2. Then type the word “false” and then choose the option Light Red with Dark Red Text”.

3. Click OK.

4. Repeat this process one more time but type the word “true” and choose “Light Green with Dark Green Text”.

5. Click OK.

Now we can see the correct result very clearly.

At this point, it’s important to remember TRUE and FALSE are only the starting points because these values can be associated with numbers. This allows Excel to perform mathematical operations. As such, TRUE equals 1 and FALSE equals 0.

For example:

1. Go to cell I3 to multiply the first three rows F3, G3, and H3, which represent FALSE, FALSE, and TRUE.

2. Press ENTER and the result will be 0.

3. Now, expand the multiplication to the entire array to get all the numerical values.

As you can see, the only row where all the valuables are TRUE equals 1 is the row 7. This is how the Boolean Logic works and it will allow the MATCH function to look for the value 1 among an entire array of values instead of just looking at a single value at a time.

Recreating Boolean Logic inside the function MATCH

The next step is to recreate the Boolean Logic in the MATCH function so it can return the number 5, which is the row number where all of our inputs are. Otherwise, the INDEX function won’t work. Follow these steps:

1. Firstly, go to cell E15 and insert the function MATCH.

2. Now, use 1 as the “lookup value” argument.

3. For the “lookup array” argument, start by selecting the entire product type array from B3 to B11.

4. Then, type the equal sign (=) add B14, and close brackets.

5. Now, let’s multiply by the second condition, which is the entire warranty type array, from C3 to C11.

6. Add an equal sign and type C14.

7. After that, let’s multiply again and then select the entire sale type array from D3 to D11.

8. Then, type the equal sign and type D14.

9. Lastly, use 0 as the “match type” argument because you need an exact match.

10. Press ENTER and the result will be 5, as expected.

Embedding the Functions:

The only thing we have to do now is copy this MATCH function after the equal sign and use it to replace the row number (5) in the INDEX function we created at the beginning of this tutorial.

Now there`s only one issue to tackle.
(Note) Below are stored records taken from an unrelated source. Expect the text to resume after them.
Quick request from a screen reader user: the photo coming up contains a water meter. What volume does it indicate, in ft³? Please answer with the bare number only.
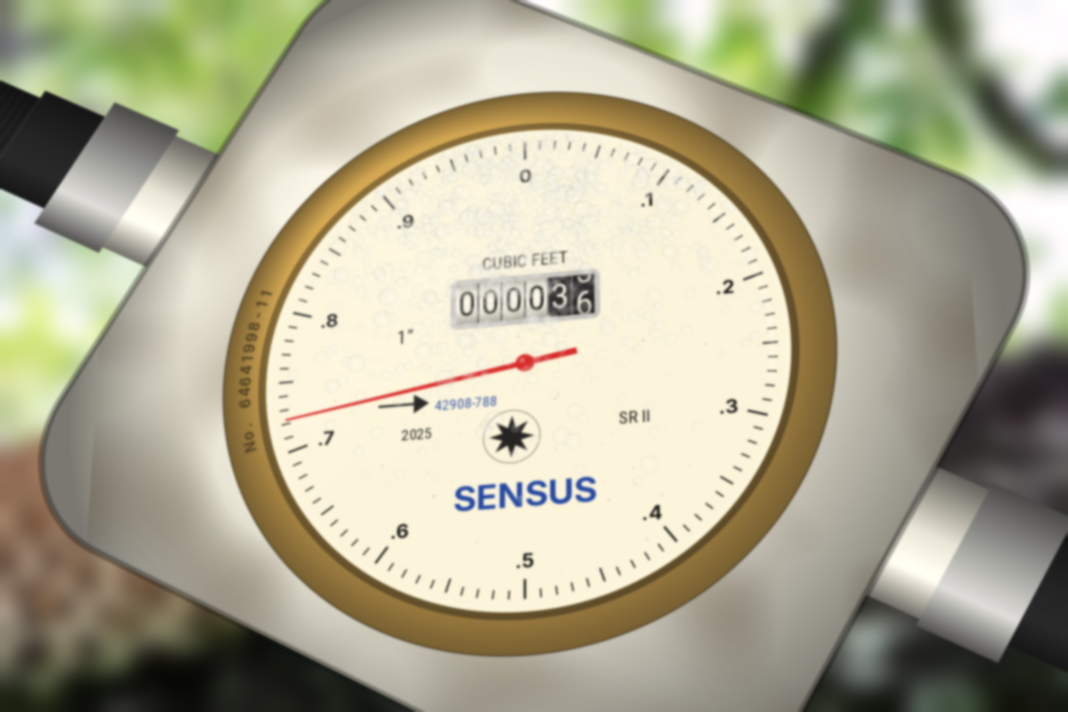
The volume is 35.72
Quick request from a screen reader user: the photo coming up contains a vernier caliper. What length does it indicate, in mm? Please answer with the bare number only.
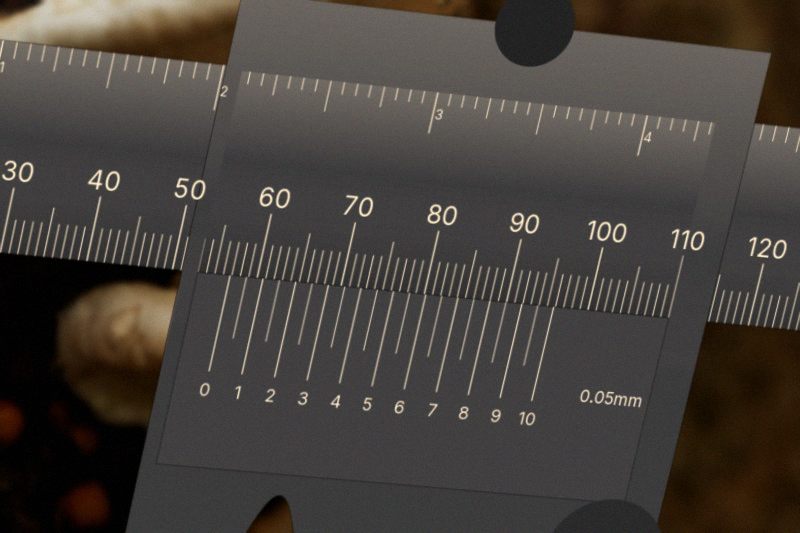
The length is 56.8
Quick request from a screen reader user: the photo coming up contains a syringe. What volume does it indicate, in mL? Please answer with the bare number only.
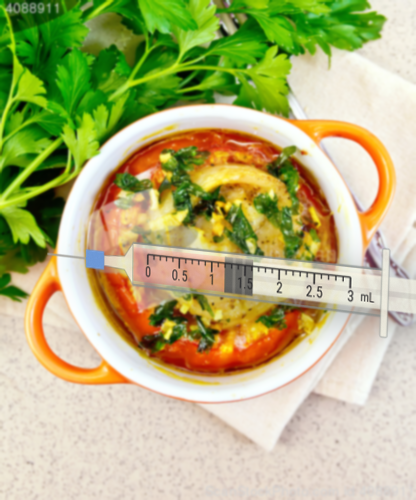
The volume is 1.2
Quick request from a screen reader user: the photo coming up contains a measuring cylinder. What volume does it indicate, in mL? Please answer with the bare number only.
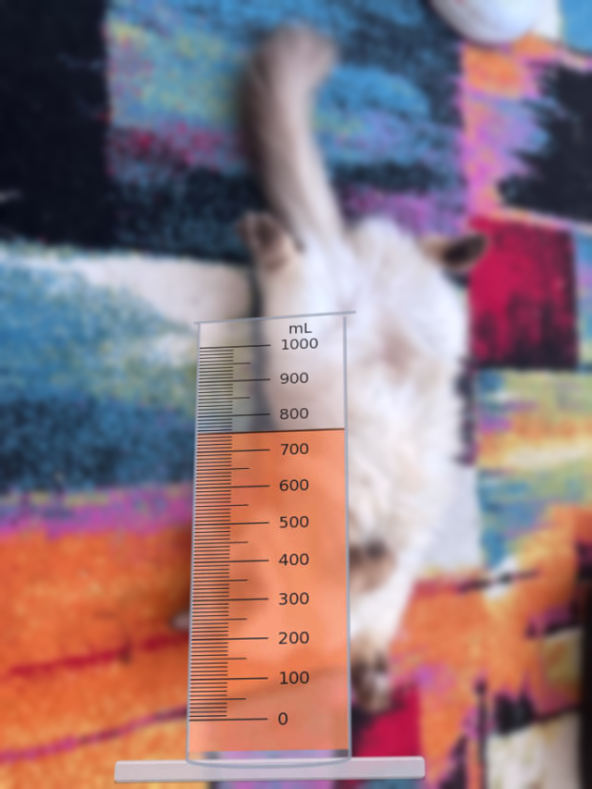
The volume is 750
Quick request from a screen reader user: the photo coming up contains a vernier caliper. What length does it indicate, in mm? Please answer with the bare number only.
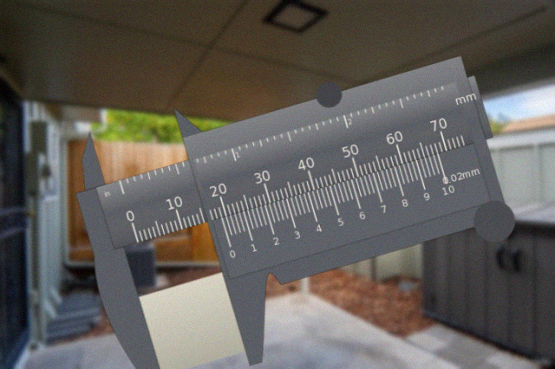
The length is 19.0
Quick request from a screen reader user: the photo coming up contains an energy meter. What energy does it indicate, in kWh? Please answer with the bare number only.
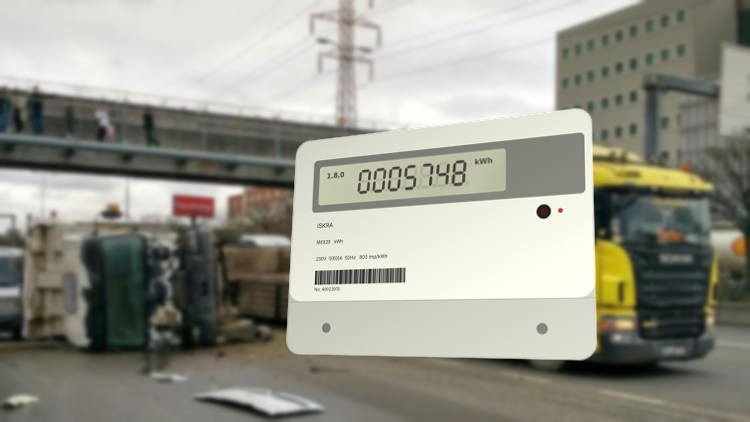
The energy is 5748
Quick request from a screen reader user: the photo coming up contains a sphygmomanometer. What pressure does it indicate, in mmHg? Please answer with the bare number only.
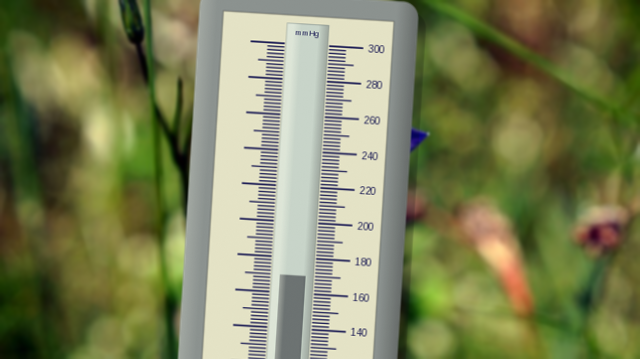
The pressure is 170
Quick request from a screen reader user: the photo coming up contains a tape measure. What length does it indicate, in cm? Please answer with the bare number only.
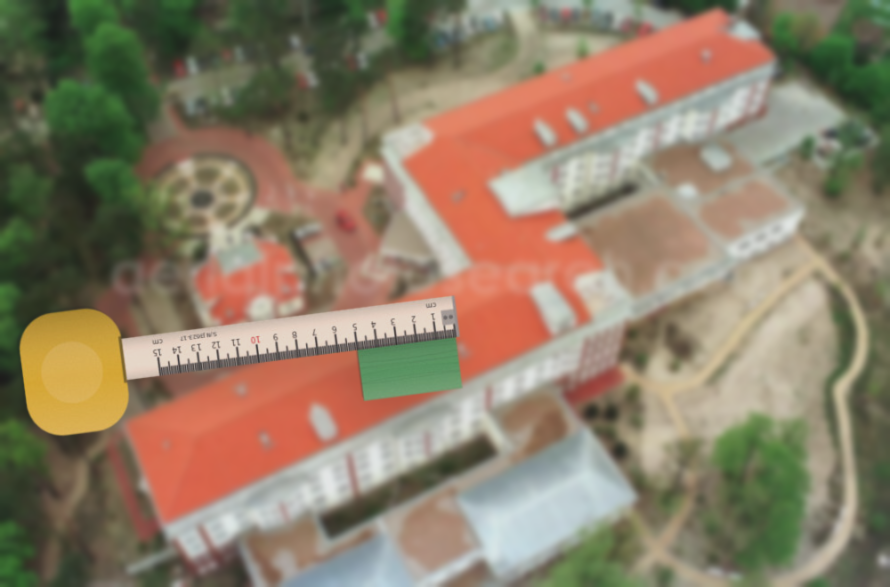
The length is 5
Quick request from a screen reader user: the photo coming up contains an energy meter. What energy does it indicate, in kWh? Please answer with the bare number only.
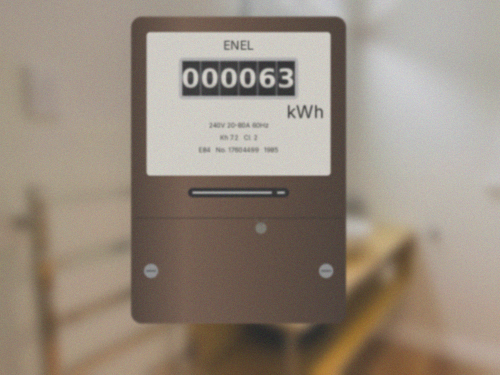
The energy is 63
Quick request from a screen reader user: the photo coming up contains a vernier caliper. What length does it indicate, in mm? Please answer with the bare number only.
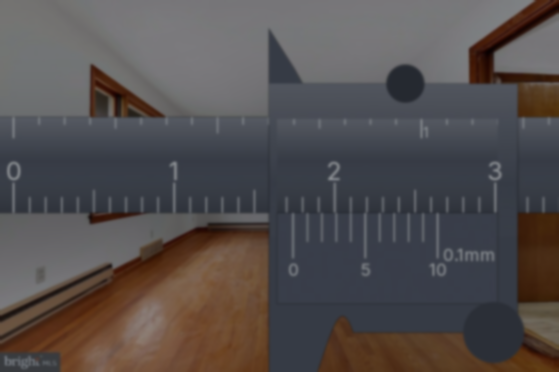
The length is 17.4
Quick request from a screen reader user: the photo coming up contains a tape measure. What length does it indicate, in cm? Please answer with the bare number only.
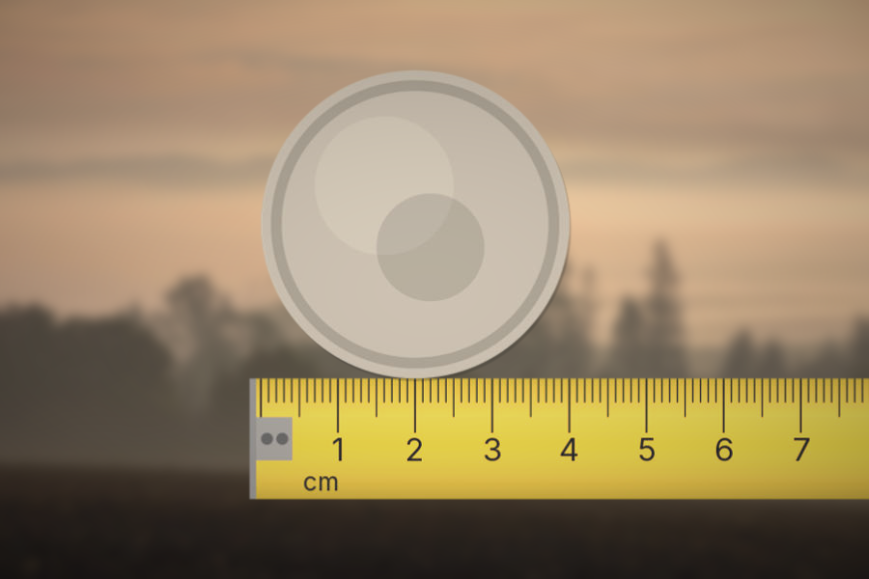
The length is 4
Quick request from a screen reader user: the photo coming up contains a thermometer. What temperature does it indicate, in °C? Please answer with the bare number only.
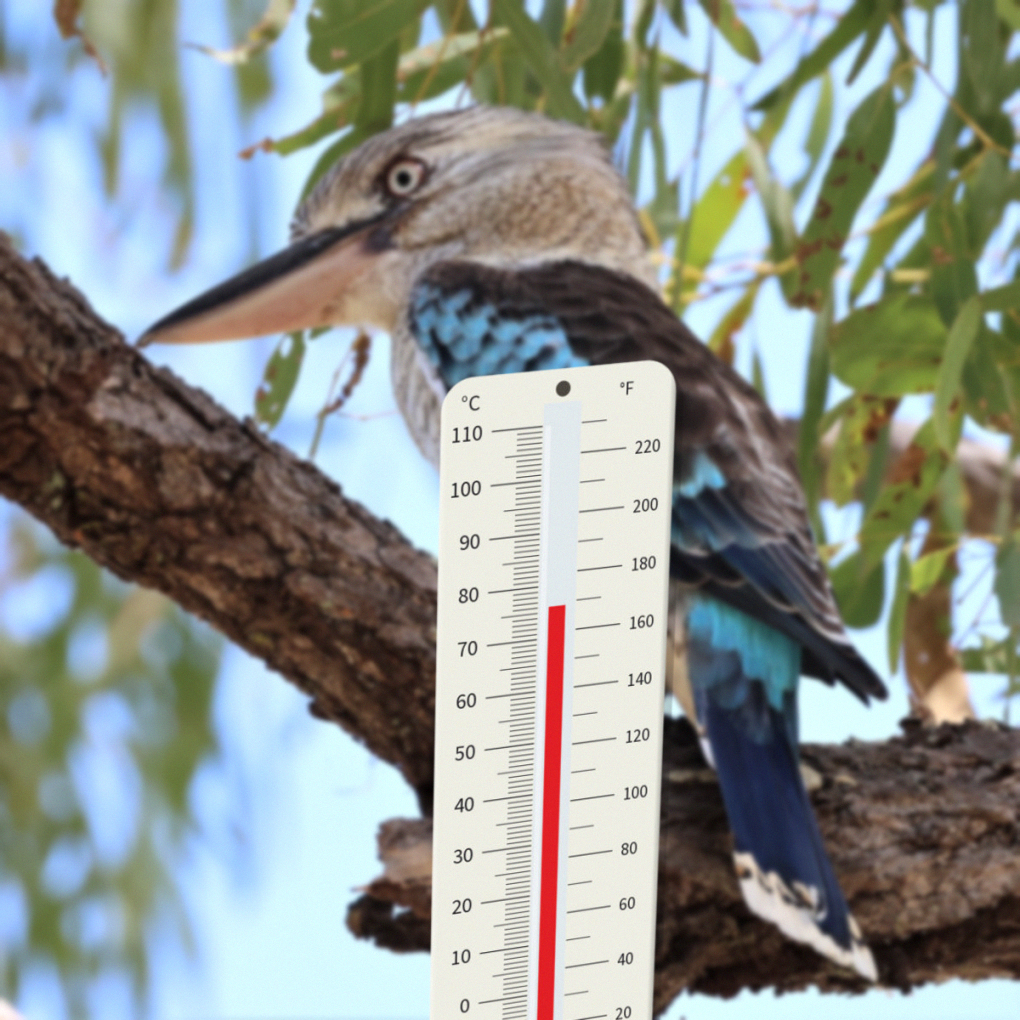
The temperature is 76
If we choose a combination of variables such as “laptop”,”partial” and “store”, there will be no direct corresponding combination in the dataset, and therefore this INDEX & MATCH function will return an error.

Let’s check how we can manage it.

IFERROR function – Final Touch

To create the IFERROR function, follow these steps:

1. Open the INDEX MATCH function from cell E14.

2. Insert the IFERROR function at the beginning of the formula.

3. Go to the end of the format by pressing CTRL and arrow down simultaneously.

4. Add a comma, write “n.a.” (not available) with quotation marks, and close brackets.

5. Press ENTER to apply.

Now, whenever you choose a combination of variables and there’s no available result according to the existing data, you will see the “n.a.” message instead of an error. With this well-structured formula in place you can also get rid of all side calculations performed previously.